CBD, or cannabidiol, is a chemical compound found in cannabis plants. “The cannabis plant has about 100 different chemical compounds in it called cannabinoids,” says Peter Grinspoon, M.D., an instructor at Harvard Medical School and Boston-based primary care physician. “The most well-known of these is THC, or tetrahydrocannabinol—the one that gets you high. The second most well-known is CBD which, by itself, will not get you high.” 

 There are two main plant sources from which CBD can be extracted: marijuana and hemp. Both of these plants are part of the cannabis sativa family. However, there are far greater amounts of CBD found in hemp and negligible amounts of THC (less than 0.3 percent) versus as much as 30 percent THC in marijuana.


To understand how CBD works, you need a little background on the body’s endocannabinoid system, or ECS. This system is essentially a network of receptors that helps power your immune system and regulate hormones along with a variety of brain functions, like recognizing and responding to pain.

When CBD cannabinoids enter the body, they can bind to various ECS receptors and activate them to produce therapeutic effects, like lower anxiety or decreased inflammation.

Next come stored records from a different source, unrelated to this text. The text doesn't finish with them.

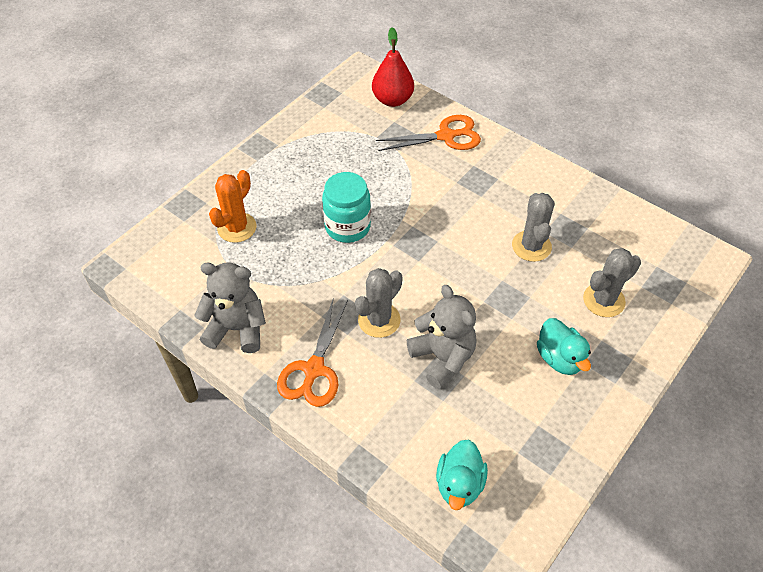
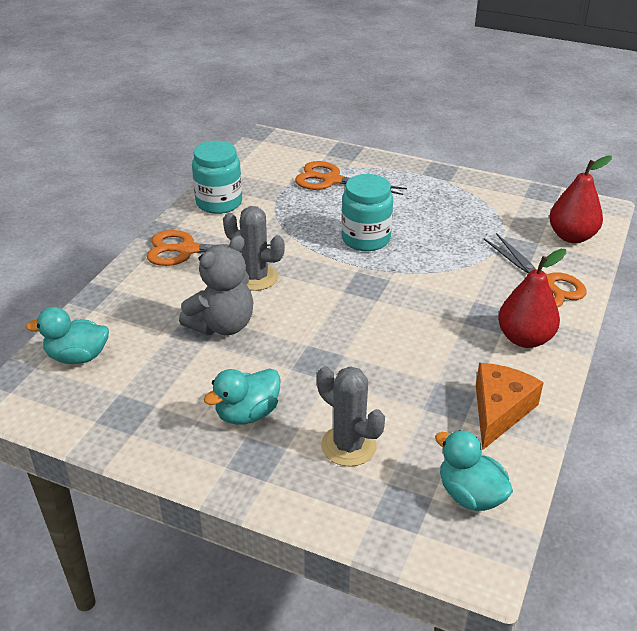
camera: 75 degrees right, 15 degrees down
grey teddy bear [194,263,266,353] -> turquoise jar [192,141,242,214]
orange cactus [209,170,256,243] -> orange scissors [295,161,407,195]
grey cactus [512,193,555,262] -> none
none -> turquoise duck [435,430,513,511]
none -> orange cheese [476,363,544,450]
none -> red pear [498,249,566,348]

CBD can also affect the release of certain chemcials in the body’s ion channels, and enhance or block the binding of certain receptors to leave you feeling a certain way, like calmness, for longer. Dr. Grinspoon uses this analogy to sum it up: “It works sort of like a lock and key. When you put the key (CBD) in the lock (receptors in body), it can unlock various chemical effects.” 


For many, using CBD in various forms can help with a myriad of ailments including aches, pains, skin issues, and digestion. “In terms of its thereupeutic potential, CBD has not only been found to help with depression, anxiety, and epilepsy, but soon we could even be adding metabolic disorders, like diabetes to the list,” Martin Lee, author of “Smoke Signals: A Social History of Marijuana—Medical, Recreational, and Scientific”, and co-founder and director of Project CBD tells us. 

However, keep in mind that people’s reactions to CBD will vary depending on the purpose for usage and the products used. Claudia Mata, co-founder of the CBD product care line Vertly tells us, “CBD is an adaptive molecule that will respond to everybody’s body differently.”

As for whether you can get addicted to CBD, according to the World Health Organization’s report, “CBD exhibits no effects indicative of any abuse or dependence potential.”


Some users may find they are simply more sensitive to CBD and experience minor side effects, like nausea or fatigue, as a result. But the biggest risk currently is that because CBD is being heavily marketed as a supplement (these are not regulated by the Food and Drug Administration), it can be tricky to know what exactly is in every CBD product.

“Some studies have already shown that some CBD products say they have certain levels of CBD, but actually have more, less, or none at all,” says Dr. Grinspoon. And while there’s still much research to be done on the full effects and risks of CBD usage, Dr. Grinspoon notes a more likely scenario right now is that you simply don’t feel any effects.